# Short exercise A
In the passage about VMF-124, which ship did the squadron load its aircraft and personnel onto in September 1944?

# Source passage
******

After enjoying our 30-day leave, some of us reported in at MAS Mojave to re-form VMF-124. As I recall, there were 6 officer pilots and 26 enlisted men from the original squadron charged with the training of the new VMF-124. Hardly a year earlier, these officers had been 2nd Lts and we enlisted men had been PFCs and Corporals. Now, they were Captains and we were Senior NCOs. War does strange things, we grew up very fast. Pilot training consisted of gunnery, test hops, night flying, cross country, navigational hops, and a lot of ground support missions with the 5th Marines at Camp Pendleton, CA. Our job was to make sure that aircraft availability was maintained at the highest level possible, which I'm proud to say we did. In August 1944, all of our pilots qualified for carrier checkouts on the USS Makassar Straight off San Diego, and in September 1944, we loaded our aircraft and personnel onboard the USS Ticonderoga CV-14.

Robert M Berg, VMF-124

Robert M. Berg, MAS Mojave, 1944. A F4U-1 Corsair is
visible in the background.

We arrived at Pearl Harbor, Oahu, T. H. (Territory of Hawaii) on 18 September and set up operations at MCAS Ewa. During October and November, our pilots were engaged almost daily in close air support training. During November, we were not only kept busy maintaining aircraft availability for daily mission, but were also gathering the equipment and spare parts we would need for our next assignment.

On December 1, VMF-124 was attached to MAG-44 3rd MAW and stood by for duty aboard the USS Essex CV-9. In mid-December, our aircraft and pilots from both VMF-213 and VMF-124, and ground echelons from VMF-124, were loaded aboard the USS Hollandia CVE-97 headed for Ulithi Atoll. We transferred to Essex on Christmas day, 1944.

I, along with a number of Master Sergeants, were fortunate to be assigned to CPO quarters, and were amazed at the accommodations. Clean sheets, hot showers, laundry, and great food. Not at all like that mud-pit Guadalcanal. We put to sea sometime during the night and 30 minutes before dawn General Quarters sounded, dragging us to reality. The next couple of days were spent getting familiar with shipboard routine and servicing our aircraft under very crowded conditions. It was important to maintain the highest number of combat-ready aircraft, so any repairs requiring over 8 hours meant that that aircraft go over the side to make room for a replacement brought in every few days on "Jeep" carriers with the supply and re-fueling fleet. That was hard for those of us who had been in the original Corsair squadron without spare parts or replacement aircraft, but we came to realize the necessity under the conditions now existing.

Another problem we had to deal with was the total lack of foxholes on a carrier. When you are under attack, where do you go? Our aircraft were in the air either on a strike or on combat air patrol. What did we do? We solved our problem when we discovered that a large number of 20mm anti-aircraft guns were not manned, so we volunteered and were checked out by Navy gunners. It is doubtful that any of us hit anything but the blue sky, but it sure did keep us busy until our aircraft returned.

Robert M Berg aboard Essex

Robert M. Berg, aboard the USS Essex, 1945.

If my memory serves, we were relieved sometime in April, and most of us were assigned to other duties. We had the satisfaction of helping to develop a great fighter aircraft, and knowing some wonderful officer pilots and enlisted men. Otherwise, we just did what we were trained to do. (2)

******

# Data shown
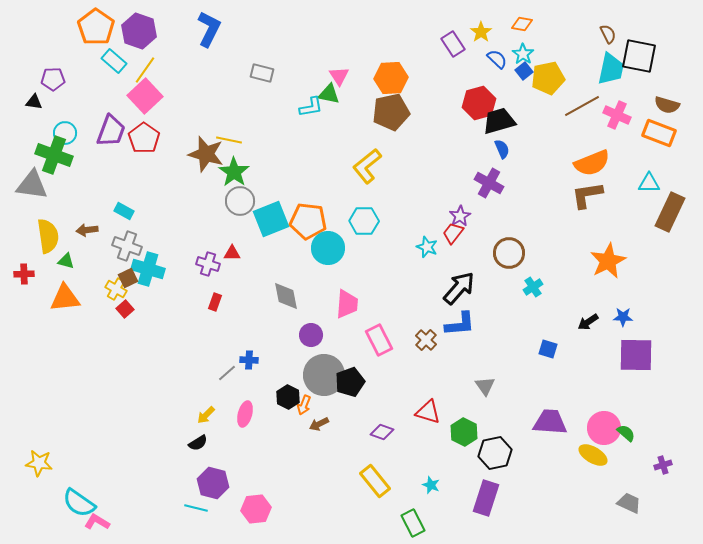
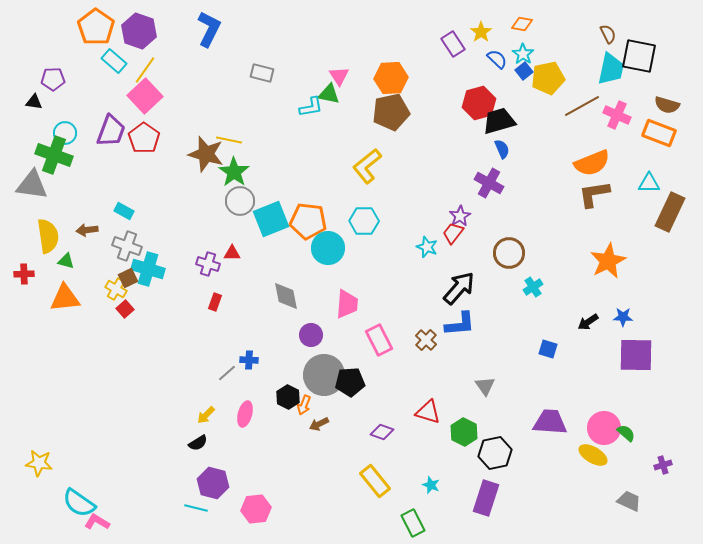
brown L-shape at (587, 195): moved 7 px right, 1 px up
black pentagon at (350, 382): rotated 16 degrees clockwise
gray trapezoid at (629, 503): moved 2 px up
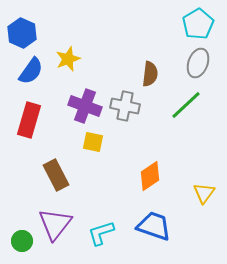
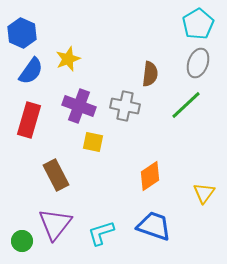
purple cross: moved 6 px left
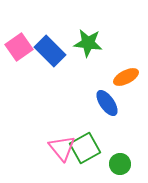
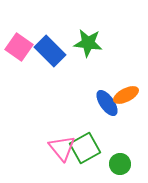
pink square: rotated 20 degrees counterclockwise
orange ellipse: moved 18 px down
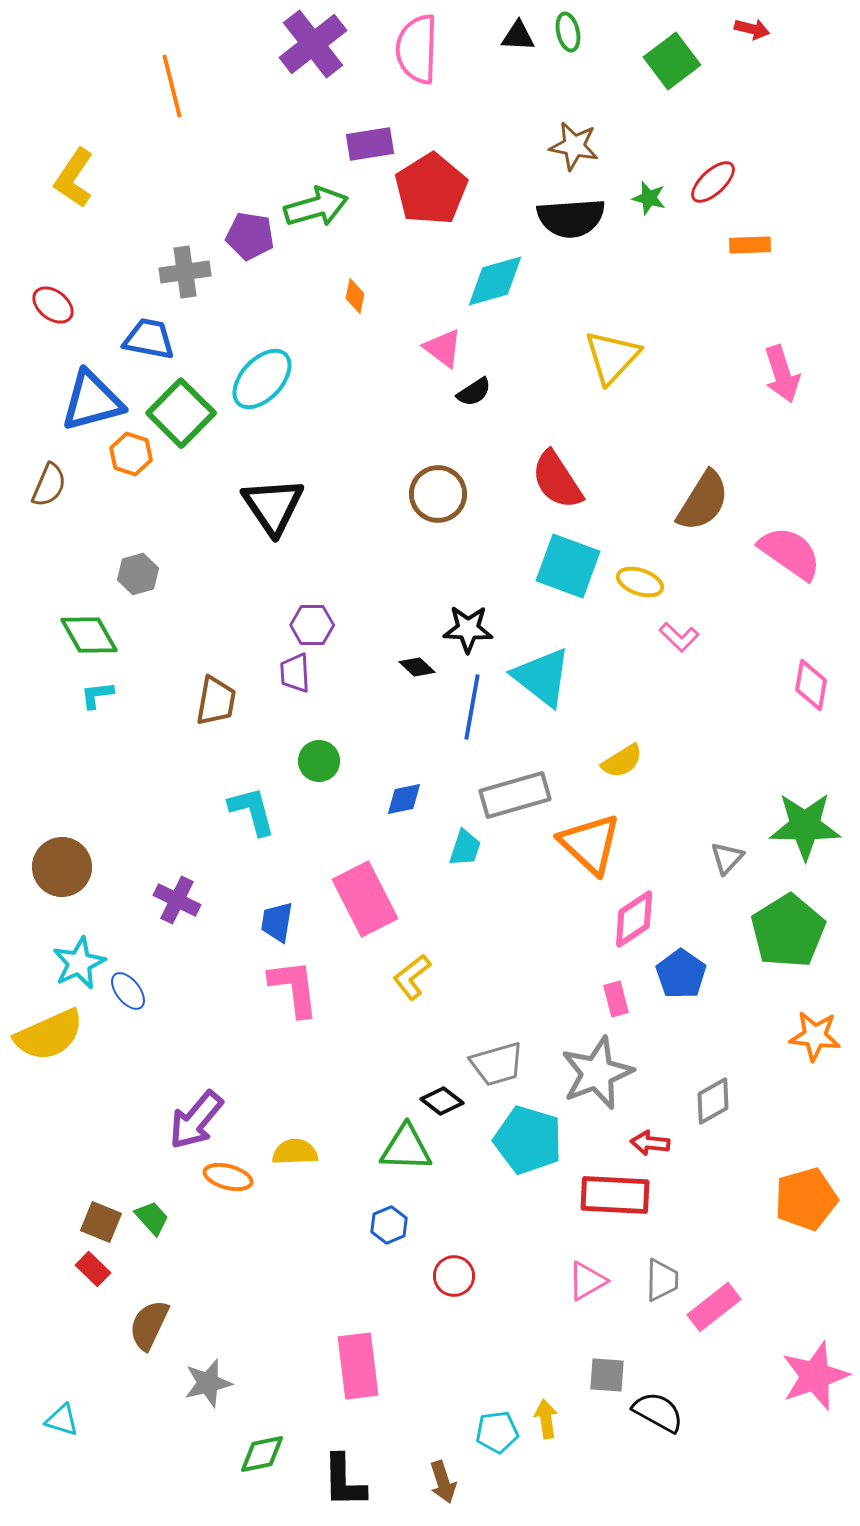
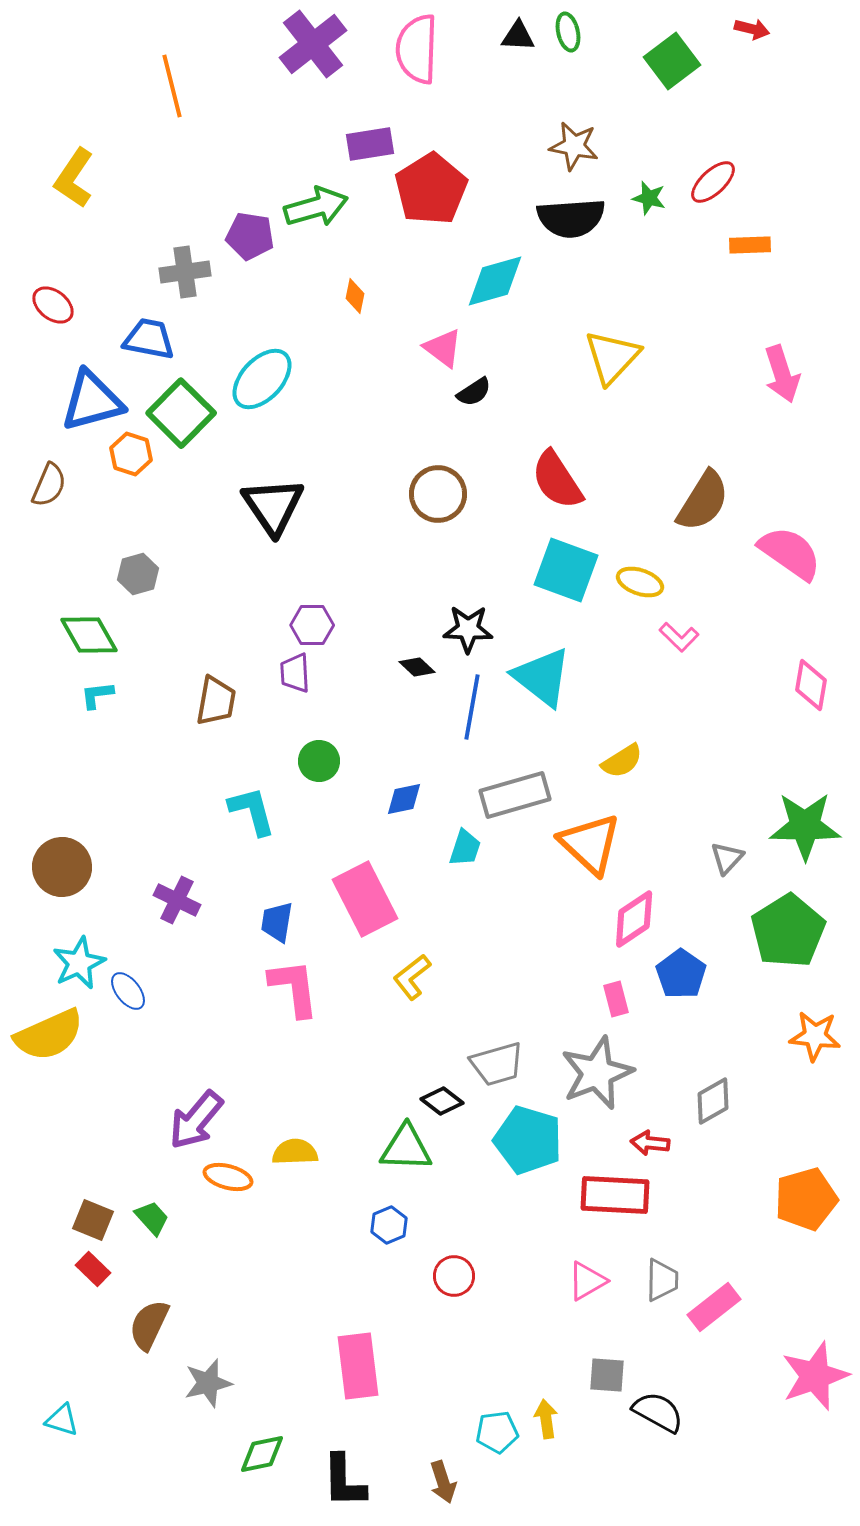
cyan square at (568, 566): moved 2 px left, 4 px down
brown square at (101, 1222): moved 8 px left, 2 px up
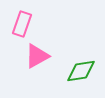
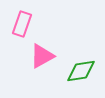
pink triangle: moved 5 px right
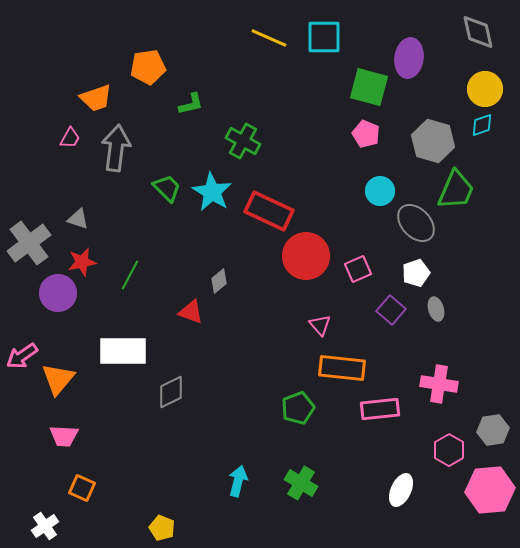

******

# Short exercise B
Update the records from their first line through the line containing "brown square at", replacing "rotated" with "turned" and keeping everything else unchanged. Leave the pictures out of your answer.

# Correct output A
The USS Ticonderoga CV-14.

# Correct output B
brown L-shape at (587, 195): moved 7 px right, 1 px up
black pentagon at (350, 382): turned 16 degrees clockwise
gray trapezoid at (629, 503): moved 2 px up
purple cross: moved 6 px left
pink square: turned 20 degrees counterclockwise
orange ellipse: moved 18 px down
cyan square at (568, 566): moved 2 px left, 4 px down
brown square at (101, 1222): moved 8 px left, 2 px up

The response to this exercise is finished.